Une » bigoterie » sans limites a en effet fini par gangrener la société algérienne, au point où les débits de boissons et les restaurants servent de l’alcool ferment à qui mieux-mieux, harcelés qu’ils sont par des fonctionnaires et des élus zélés, alors que les citoyens qui ne jeûnent pas durant le ramadan, sont carrément jetés en prison. Or, outre le fait que dans une République qui se respecte les libertés des uns doivent être respectées et protégées tant qu’elles n’empiètent pas sur celles des autres, il est plus qu’axiomatique que l’intégrisme représente la parfait terreau du terrorisme, sans jeu de mot aucun.
Les Islamistes, en outre, sont réputés pour être très bien organisés, mais aussi et surtout, d’un grand opportunisme politique. On a pu le voir lors de tous les printemps arabes précédents, à commencer par le nôtre, celui de 1988.
Les Islamistes laissent le peuple se sacrifier, aller aux affrontements, suer sang et eau, avant de recueillir les fruits de ces engagements et de ces combats. La grande organisation de ces derniers est grandement favorisée par l’existence de mosquées à chaque coin de rue du pays, qui sont autant de lieux de rencontres et de concertation.

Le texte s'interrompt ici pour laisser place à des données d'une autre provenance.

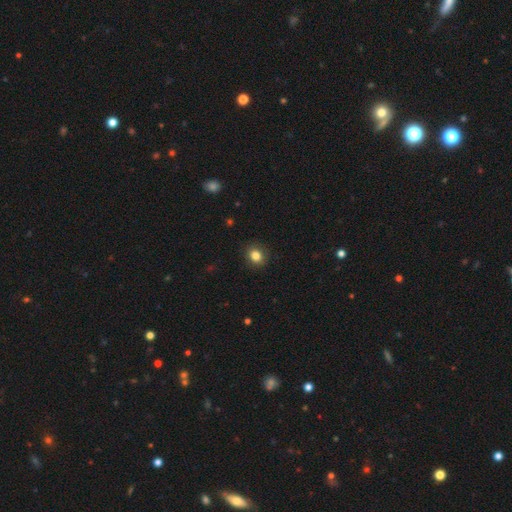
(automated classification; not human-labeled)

A cela s’ajoute l’argent, nerf de la guerre, dont sont pourvus les islamistes à profusion. Les fonds étrangers qu’ils reçoivent sans discontinuer, sont adjoints à leurs propres ressources, générées le plus souvent par le trabendisme, car pour eux toute forme de » tidjara » est forcément » halal « .
Ainsi, et pour ne pas faire trop long, on a bien vu que les Islamistes étaient quasi-absents des manifs du vendredi, même si les points de départ sont supposés se faire aux niveaux des mosquées, à la fin de la prière hebdomadaire. Malins comme ils sont, ils préfèrent sans doute demeurer en retrait en attendant leur heure. Or, celle-ci semble approcher inexorablement.
La persistance des manifestations, mais aussi et surtout leur caractère pacifique, civique et mixte, semble avoir poussé le loup à sortir du bois. C’est ainsi que l’on a vu le tristement célèbre Kamel Guemmazi, ancien dirigeant de l’Ex-FIS, prendre une part active à la réunion de l’opposition de ce jeudi.
Non contents de convier à leurs joutes verbales ce triste sire, les présents ont poussé le bouchon aussi loin que possible en priant publiquement, se donnant volontairement en spectacle, en prenant pour » imam » le sieur Guemmazi. Ici, l’opposition, privée de leaders charismatiques il faut le dire aussi, donne l’air d’avoir accepté de jouer le rôle de cheval de Troie en faveur des islamistes intégristes. Ces derniers n’ont jamais renoncé (totalement) à accaparer le pouvoir en Algérie. Ils voient ici une occasion en or qui leur est offerte sur un plateau d’argent. La prudence et la vigilance doivent dès lors être de mise, aujourd’hui plus que jamais.